The Early Read: Packers at 49ers Matchups

Bill Huber

Here are three of the defining matchups, one in each phase, as we begin our lookahead to Sunday night’s NFC showdown between the Green Bay Packers (8-2) and San Francisco 49ers (9-1).

Packers offense vs. 49ers defense

Green Bay’s offense has been humming. Since the Week 4 loss at Philadelphia, the Packers are scoring 27.5 points per game. Working hand in hand, the Packers are running the ball better (seventh-ranked 4.66 yards per carry) and throwing it more efficiently (sixth-ranked 7.13 yards per dropback). Other than being penalized too many times, the offensive line has done an excellent job in doing the dirty work for Aaron Rodgers and Aaron Jones.

That group will face one of its toughest challenges of the season against a formidable 49ers front. The Niners have an embarrassment of riches, with defensive ends Arik Armstead (8.0), Nick Bosa (7.0) and Dee Ford (6.5) and defensive tackle DeForest Buckner (5.0) combining for 26.5 sacks. Bosa (the No. 2 pick in this year’s draft), Ford (who signed a five-year, $85 million contract in free agency after a monster season with Kansas City), Armstead, Buckner and Solomon Thomas are former first-round picks. D.J. Jones, Sheldon Day and Ronald Blair round out a group that has helped the Niners record a league-high 39 sacks, including at least three sacks in seven consecutive games.

“They’re as talented as anybody when you look at that defensive line and they can just roll fresh bodies at you play after play after play,” Packers coach Matt LaFleur said.

In what could be at least a small break for the Packers, Ford suffered a hamstring injury on Sunday against Arizona and might not play.
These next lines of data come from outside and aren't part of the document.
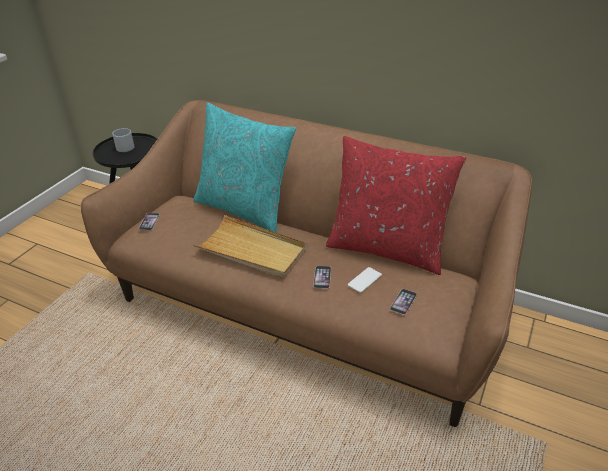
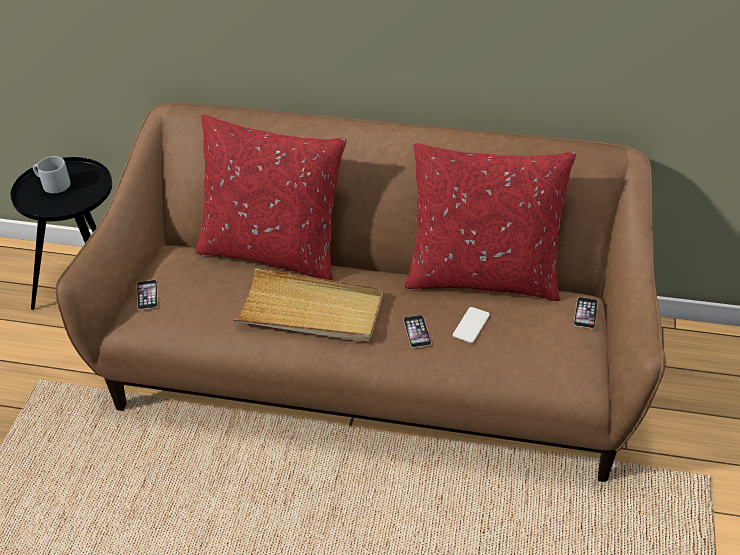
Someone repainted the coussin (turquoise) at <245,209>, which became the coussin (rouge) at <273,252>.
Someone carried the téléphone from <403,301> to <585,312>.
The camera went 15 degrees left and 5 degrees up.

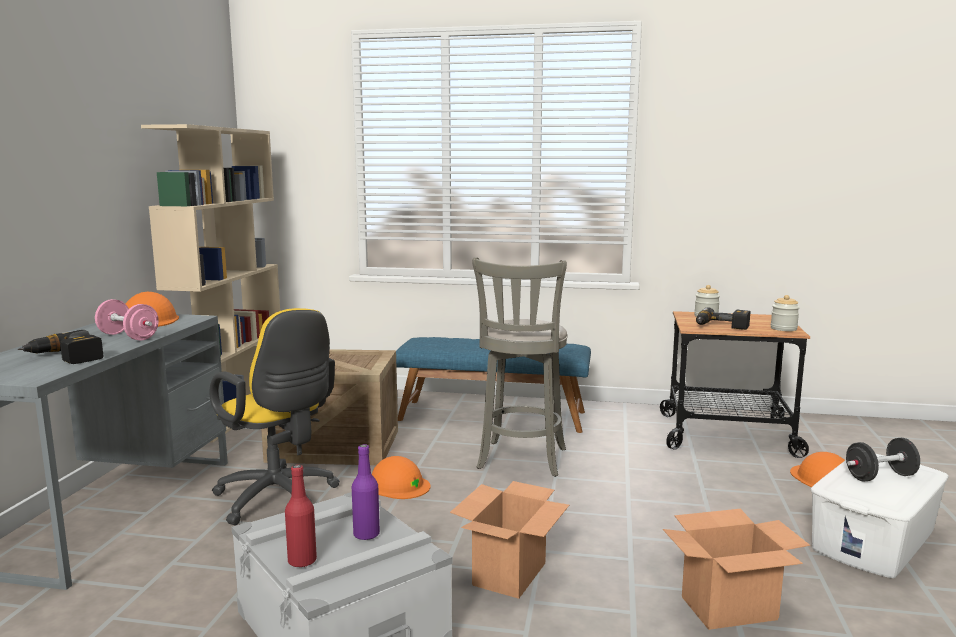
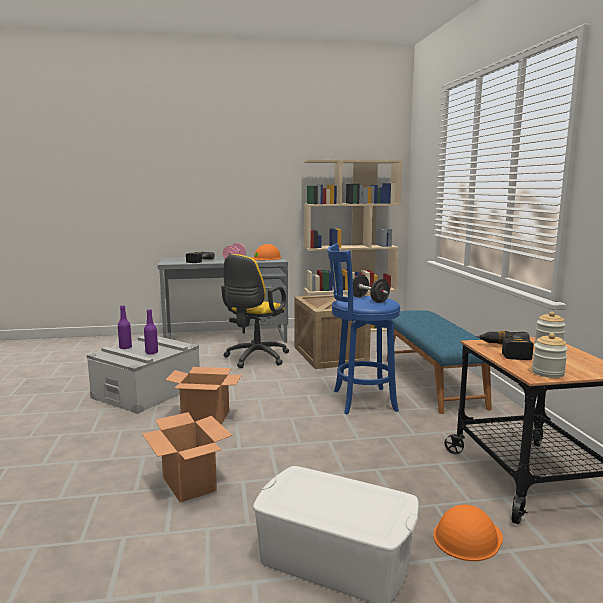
Someone repainted the bouteille (rouge) at <302,561>, which became the bouteille (violet) at <125,348>.
Someone took away the casque de chantier (orange) at <398,485>.
Someone repainted the tabouret (gris) at <521,460>, which became the tabouret (bleu) at <360,401>.
Someone carried the haltère (noir) from <880,476> to <369,299>.
The camera went 70 degrees right and 0 degrees up.

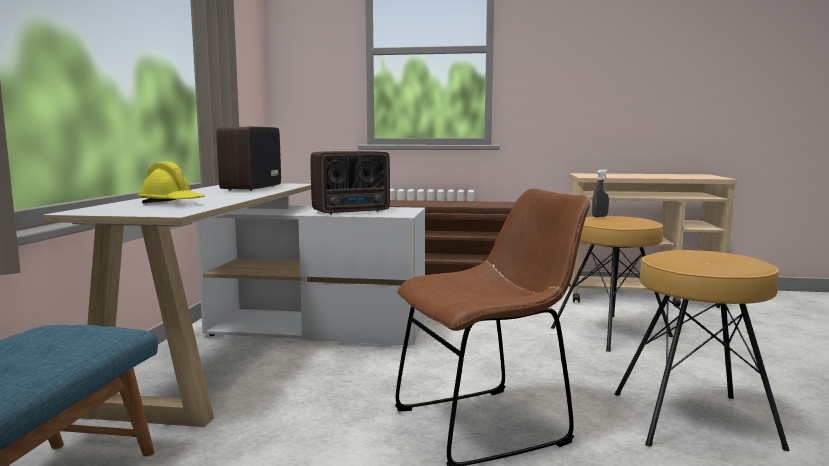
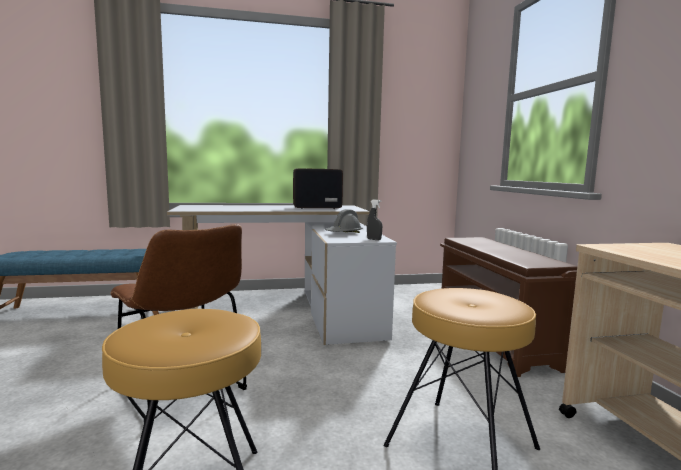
Someone took away the casque de chantier (jaune) at <172,203>.
Someone swapped the radio at <353,211> for the casque de chantier (gris) at <343,233>.
Someone carried the vaporisateur (gris) from <599,216> to <374,239>.
The camera went 70 degrees right and 0 degrees up.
49ers offense vs. Packers defense

Presumably, 49ers tight end George Kittle will be back in the lineup after missing the last two games with ankle and knee injuries. With Rob Gronkowski’s retirement, Kittle is arguably the best tight end in the league. He leads the Niners with 46 receptions for 541 yards. This year, he’s fourth in the league with 19 third-down receptions. Last year, he set an NFL record for most receiving yards by a tight end with 1,377.

Green Bay has performed miserably against tight ends for a large chunk of this season. It’s allowed the seventh-most receptions (57), sixth-most yards (634) and fifth-most touchdowns (five). In the final game before the bye, Carolina’s Greg Olsen caught eight passes for 98 yards. The week before that, the Chargers’ Hunter Henry caught seven passes for 84 yards. The week before that, the Chiefs’ Travis Kelce caught four passes for 63 yards and one touchdown. And the week before that, Darren Waller led a Raiders contingent that caught 11 passes for 172 yards and three touchdowns.

Keeping Kittle from getting the ball isn’t the only problem. Kittle has broken 11 tackles and averages 6.5 yards after the catch, according to Pro Football Focus. The Packers, on the other hand, have been one of the worst tackling teams in the league.

The kicking game

A clash of the titans this is not. Whether it’s veteran Robbie Gould (13-of-20) or rookie Chase McLaughlin (4-of-5), the 49ers have struggled to make field goals. And their kickoff unit makes Green Bay’s look positively explosive by comparison. On the other hand, the Packers are the only team in the bottom 10 in the league in kickoff returns, punt returns, kickoff coverage and punt coverage.

Will this be the week Green Bay actually gets positive yardage on punt returns? Don’t count on it. San Francisco’s Australian-born punter, Mitch Wishnowski, has punted 32 times but allowed 43 return yards.